= Jim Shekhdar =

British ocean rower

Jim Shekhdar (born 13 November 1946) is a British ocean rower and was the first person to complete a solo unassisted non-stop crossing of the Pacific Ocean.

==Career==
Shekhdar was born in Leamington Spa, England in 1946 and lived in India from the age of seven to twelve, where he learned Hindi. Back in England, he went to university where he studied civil engineering. Shekhdar was a keen water polo player but stopped playing after a falling out with the British Water Polo Administration for claiming airfare to an International match. In Sydney, he helped Universities Water Polo Club capture the NSW 1st Grade premiership for the 1971/72 season, and was selected in the New South Wales Mens Water Polo Team, which placed third at the Australian Water Polo Championships held at Musgrave Park Pool in Brisbane.

He stayed in Australia for a year and a half playing Rugby and working as an engineer. He then moved on to Papua New Guinea, Africa, the Middle East, New Zealand and Las Vegas. He finally returned to England, where he was permitted to play water polo again, but was banned for life one more time after throwing a referee into the water.
He is now married to Nina Shekhdar ( Hlochova) and has two young daughters: Natalie (born 2008) and Alice (born 2011). They all live on the beach in Cornwall.

==Ocean rowing==
Shekhdar became interested in ocean rowing after reading John Ridgway's book about his transatlantic row with Chay Blyth. He initially wanted to start a corporate team building style venture with either Ridgway or Blyth but neither were interested.

In 1997, he heard about the Port St Charles Atlantic Rowing Race organised by Sir Chay's company, Challenge Business, and entered with David Jackson. They rowed from Tenerife to Barbados in sixty five days.

===Rowing the Pacific===
The Atlantic race had given Shekhdar a taste for ocean rowing and his sights soon turned to the Pacific. Peter Bird had rowed across the Pacific already but he had stopped in Hawaii and eventually ended up being rescued by the Australian Navy 33 miles from the Australian mainland. The way was still open therefore for a solo unassisted non-stop crossing. Shekhdar had an arthritic hip and was on the waiting list for a replacement but decided to delay the operation in order to complete the row even though he was in pain.

Bird had set off from San Francisco and had run aground on Hawaii. To avoid the same fate, Shekhdar decided to set out from South America which he felt offered a clearer route across the Pacific. He originally chose Chile but was denied permission and set off from Peru instead.

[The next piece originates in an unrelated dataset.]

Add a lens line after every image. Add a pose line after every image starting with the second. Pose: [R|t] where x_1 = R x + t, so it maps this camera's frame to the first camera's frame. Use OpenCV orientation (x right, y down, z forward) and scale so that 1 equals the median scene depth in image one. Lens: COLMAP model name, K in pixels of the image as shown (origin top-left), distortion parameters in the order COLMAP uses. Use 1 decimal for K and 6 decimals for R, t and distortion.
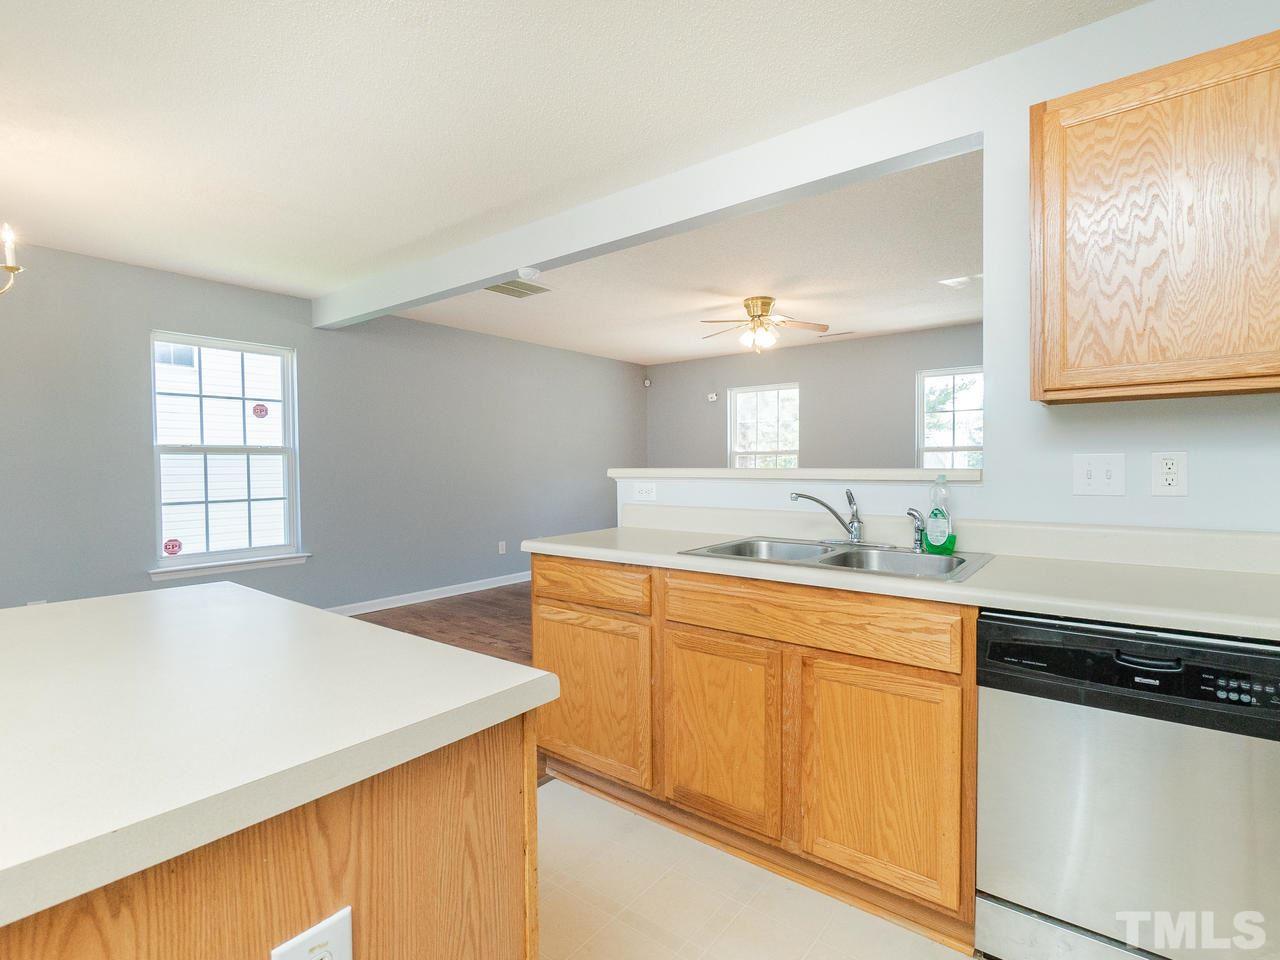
lens RADIAL K [[644.4, 0, 640.0], [0, 644.4, 480.0], [0, 0, 1]] dist [-0.004527, -0.000716]
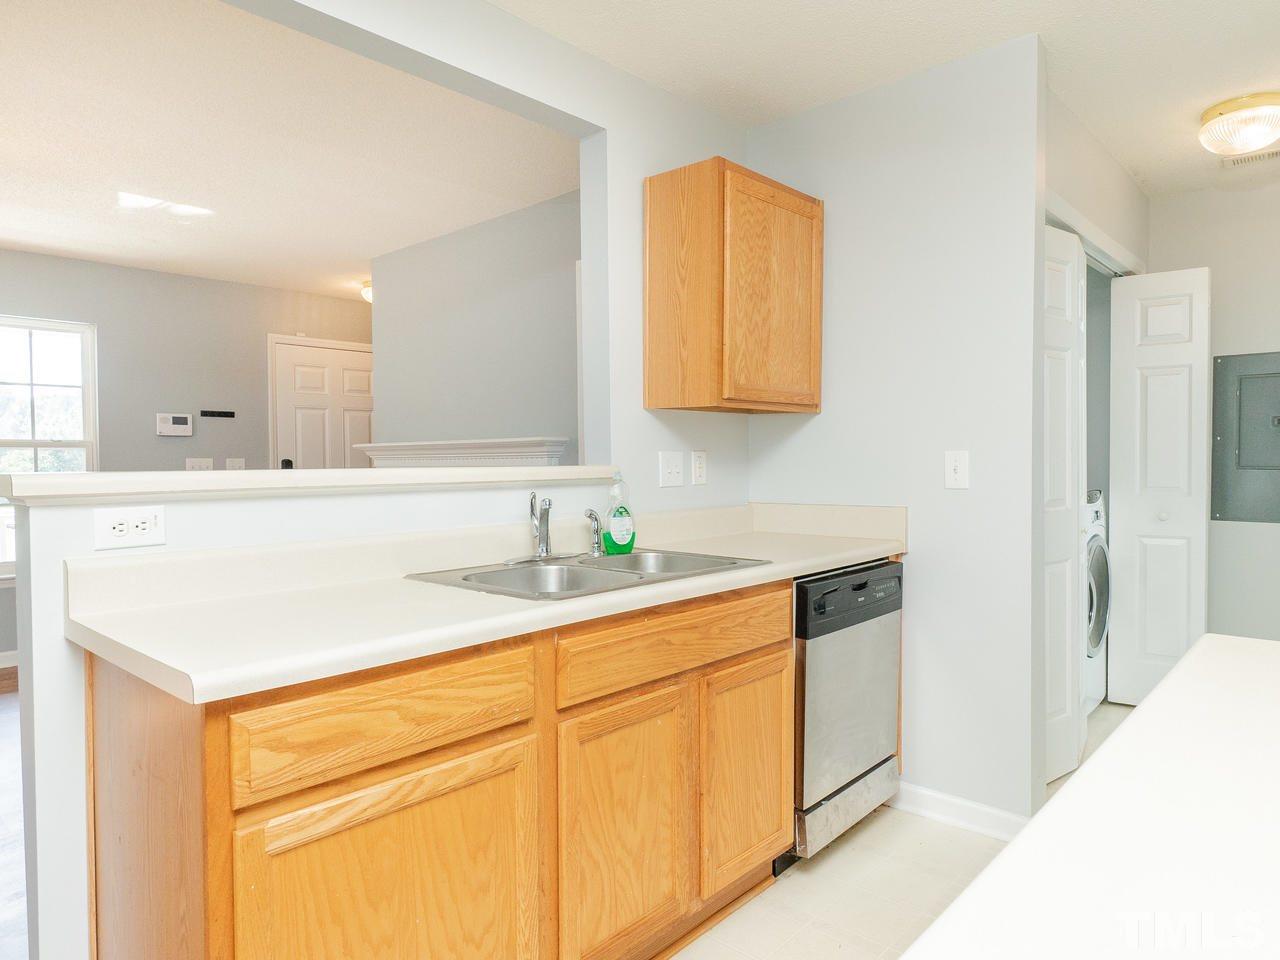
lens RADIAL K [[818.7, 0, 655.1], [0, 818.7, 483.3], [0, 0, 1]] dist [0.004554, 0.000671]
pose [[0.048856, -0.022909, 0.998543, -0.760401], [0.034327, 0.999185, 0.021244, -0.015150], [-0.998216, 0.033239, 0.049603, 0.886466]]
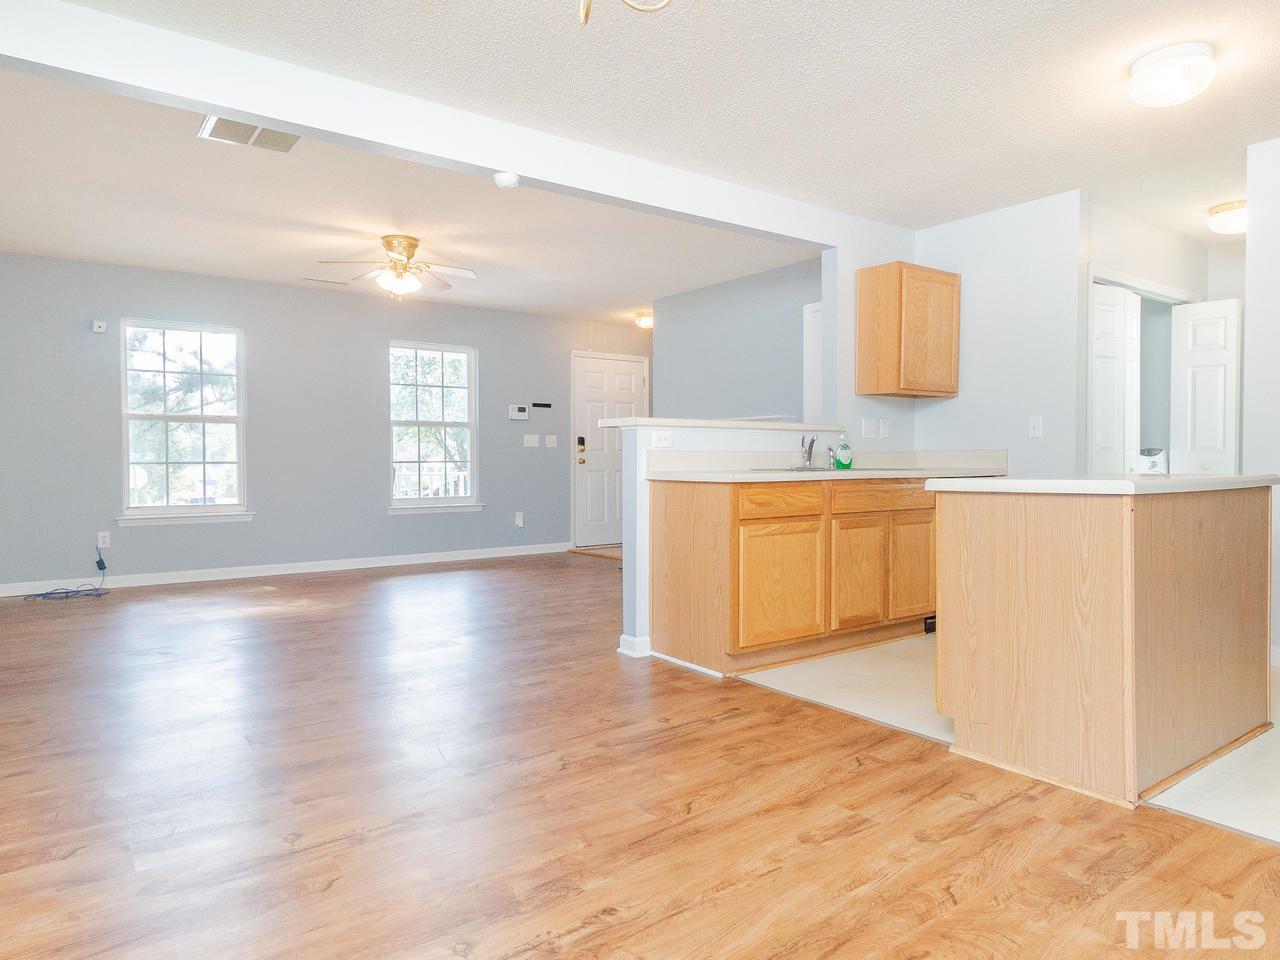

Jim Shekhdar describes his boat ("Le Shark") as a "big boat", weighing 800 kg with a steel keel (and not custom designed for this event). Its length is estimated at 7 meters.

Shekhdar set off from Peru on 29 June 2000 and arrived in Australia on 30 March 2001 having rowed approximately 8,000 miles in 274 days. During the voyage, he had ten encounters with sharks and a near miss with a tanker. Shekhdar originally thought the voyage would take only eight months and towards the end he almost ran out of food.

On arriving at North Stradbrooke Island off Brisbane, his boat overturned and he had to swim the remaining thirty meters where his wife and children were waiting.

==Other adventures==
In 2003, Jim Shekhdar unsuccessfully attempted to row solo from Bluff, NZ, to Cape Town, and had to be rescued by New Zealand organisations, He tried again later, and had to be rescued again, in an operation costing a six-figure sum.

==Author==
In 2001 Shekhdar released a book about his adventures entitled, Jim Shekhdar. Bold Man of the Sea. My Epic Journey.